This Disney live-action fairy tale is one more proof that the Disney princesses we looked up to as kids are, for lack of a better term, utterly ridiculous. Have courage and be brave completely sounds like the bad beginning of a boring old children’s morality tale, and perhaps it is. Despite the talented director and a competent team of actors behind him, not to mention a spectacular villainess, Cinderella fails to make my heart go bibbidi–bobbidi–boo.
Cinderella introduces us to a kind-hearted beautiful girl named Ella (Lily James) who lives with her mother and father in the country. After losing her mother (Hayley Atwell) to some sort of illness, her father remarries a few years later to Lady Tremaine (Cate Blanchett), forcing Ella to live with a stepmother and two stepsisters, Anastasia and Drizella (Sophie McShera and Holliday Grainger). But when Ella’s father (Ben Chaplin) meets his ill-timed demise on one of his merchant trips, she soon becomes the focus of Lady Tremaine’s jealousy and cruelty.
Ella, refusing to leave her beloved home, becomes little more than the lowly servant in the household. Remembering her promise to her mother, she remains courageous and kind. Because fairy tales, apparently. However, after a fated encounter with “Kit”, whom she doesn’t yet realize is the prince of the kingdom, Ella starts to dream of happier things. With the help of her fairy godmother, of course.

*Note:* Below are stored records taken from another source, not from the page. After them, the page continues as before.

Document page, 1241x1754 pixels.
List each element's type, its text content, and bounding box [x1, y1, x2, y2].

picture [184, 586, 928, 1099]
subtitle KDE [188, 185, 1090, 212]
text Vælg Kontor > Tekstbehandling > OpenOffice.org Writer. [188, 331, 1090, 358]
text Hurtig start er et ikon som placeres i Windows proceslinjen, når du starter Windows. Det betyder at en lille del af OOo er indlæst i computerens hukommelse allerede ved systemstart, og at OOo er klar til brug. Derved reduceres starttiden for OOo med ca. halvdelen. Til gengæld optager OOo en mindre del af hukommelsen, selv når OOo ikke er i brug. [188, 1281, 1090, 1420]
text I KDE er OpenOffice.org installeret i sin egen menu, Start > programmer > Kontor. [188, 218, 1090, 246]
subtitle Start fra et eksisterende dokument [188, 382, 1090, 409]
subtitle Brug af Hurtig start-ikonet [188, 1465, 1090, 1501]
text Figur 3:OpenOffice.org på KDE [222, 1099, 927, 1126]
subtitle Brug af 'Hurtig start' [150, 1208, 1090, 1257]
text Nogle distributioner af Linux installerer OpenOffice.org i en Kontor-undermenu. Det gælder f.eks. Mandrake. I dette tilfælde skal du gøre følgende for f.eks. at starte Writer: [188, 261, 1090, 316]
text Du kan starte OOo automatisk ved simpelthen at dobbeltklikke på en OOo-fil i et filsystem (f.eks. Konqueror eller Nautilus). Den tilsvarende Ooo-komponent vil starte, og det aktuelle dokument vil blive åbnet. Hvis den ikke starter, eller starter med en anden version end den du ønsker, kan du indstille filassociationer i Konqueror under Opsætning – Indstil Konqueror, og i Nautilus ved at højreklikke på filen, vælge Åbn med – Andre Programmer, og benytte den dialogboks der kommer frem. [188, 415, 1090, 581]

In true fairy tale fashion, Cinderella is all bright colors, sunny smiles, charming animals, and dashing princes. Kenneth Branagh takes a safe route on this classic story. There are no surprises, no plot twists, no new elements that the original cartoon movie didn’t have.

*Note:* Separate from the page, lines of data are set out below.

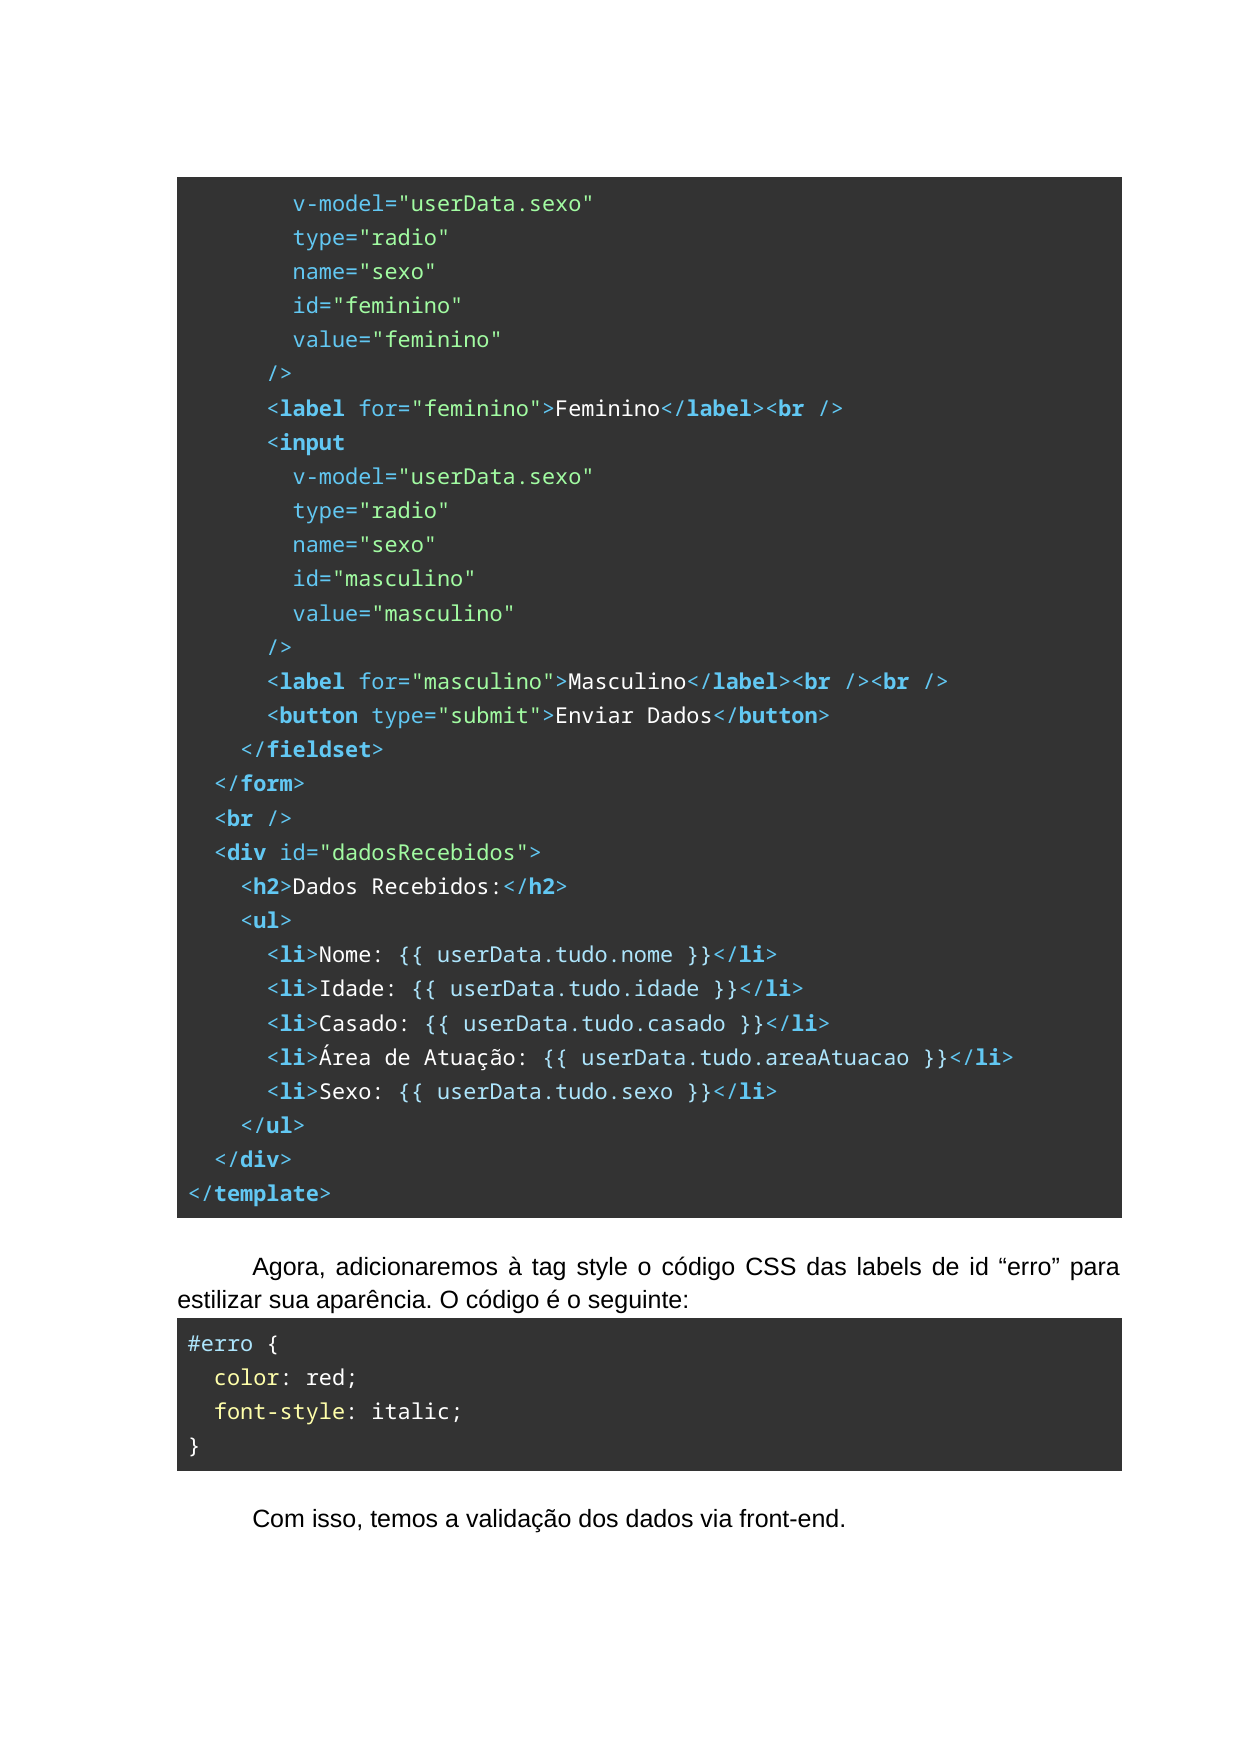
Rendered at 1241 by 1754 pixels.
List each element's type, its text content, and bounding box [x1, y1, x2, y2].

table_header v-model="userData.sexo" type="radio" name="sexo" id="feminino" value="feminino" /> <label for="feminino">Feminino</label><br /> <input v-model="userData.sexo" type="radio" name="sexo" id="masculino" value="masculino" /> <label for="masculino">Masculino</label><br /><br /> <button type="submit">Enviar Dados</button> </fieldset> </form> <br /> <div id="dadosRecebidos"> <h2>Dados Recebidos:</h2> <ul> <li>Nome: {{ userData.tudo.nome }}</li> <li>Idade: {{ userData.tudo.idade }}</li> <li>Casado: {{ userData.tudo.casado }}</li> <li>Área de Atuação: {{ userData.tudo.areaAtuacao }}</li> <li>Sexo: {{ userData.tudo.sexo }}</li> </ul> </div> </template> [177, 177, 1122, 1218]
text Com isso, temos a validação dos dados via front-end. [177, 1504, 1122, 1532]
table_header #erro { color: red; font-style: italic; } [177, 1318, 1122, 1471]
text Agora, adicionaremos à tag style o código CSS das labels de id “erro” para estilizar sua aparência. O código é o seguinte: [177, 1252, 1122, 1313]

But that’s not to say this is a horrible movie. On the contrary, this is a well-paced cleverly constructed narrative that focuses more on the “magical” and “morality tale” elements rather than the darker tones of other live-action adaptations such as Maleficent and Snow White and the Huntsman.

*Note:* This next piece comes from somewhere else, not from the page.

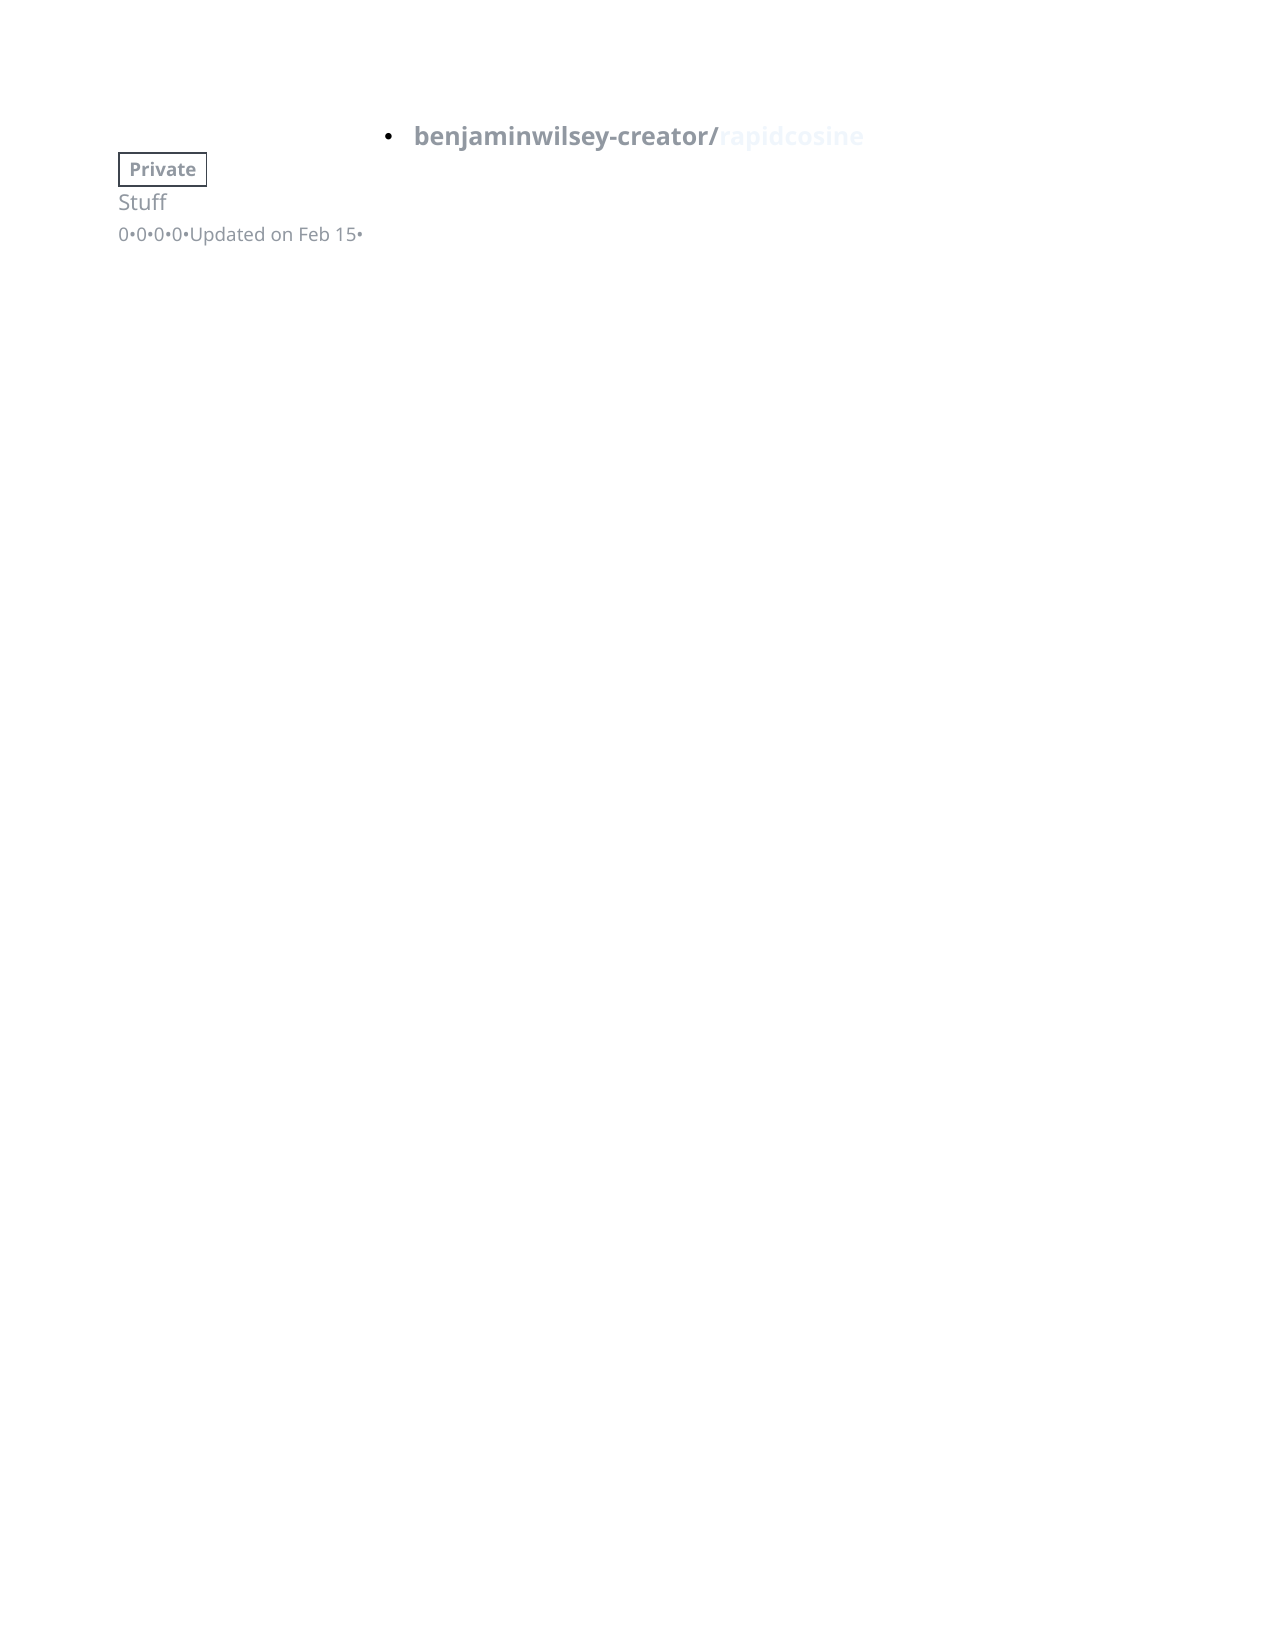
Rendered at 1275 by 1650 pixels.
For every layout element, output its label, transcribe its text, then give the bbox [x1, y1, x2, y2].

To her credit, Lily James’ Ella is far more likeable than the cartoon Cinderella; she’s still kind, beautiful, and…er, kind. But James plays her with a bit more conviction, strength, and wit, making the far-too-forgettable Cinderella much more memorable. James Marsden’s Kit is also far more charming than his cartoon counterpart; Game of Thrones fans might be delighted to see the King of the North wearing royalty garb and bearing the crown he so deserves. teeeheee 😀 Helena Bonham Carter, as always, makes a delightful brief appearance as the fairy godmother, this time wielding a wand for good magic.
However, just as Charlize Theron stole the show in Snow White and the Huntsman, Julia Roberts in Mirror Mirror, or Angelina Jolie’s shining villainess Maleficent, this live action Cinderella is Cate Blanchett’s film.
From the moment she turned her head on her first appearance to her last sequence as a desperate and deprived woman, Cate is absolutely flawless. Because of course. Its clear that she and Branagh try hard to make her flawed and nuanced, something that they both succeed in doing. Lady Tremaine, as little backstory as her character allows, is the most interesting character in the movie.
So is it worth the movie ticket?
Overall, the juicebox crowd will certainly enjoy the magical and comedic elements in the film, not to mention the pre-movie Frozen Fever exclusive only to Cinderella screenings. Teens will swoon over the blue-eyed hearthrob that is Robb St…er, Prince Kit. And parents can go down memory lane as they relive this fairy tale classic from their childhood.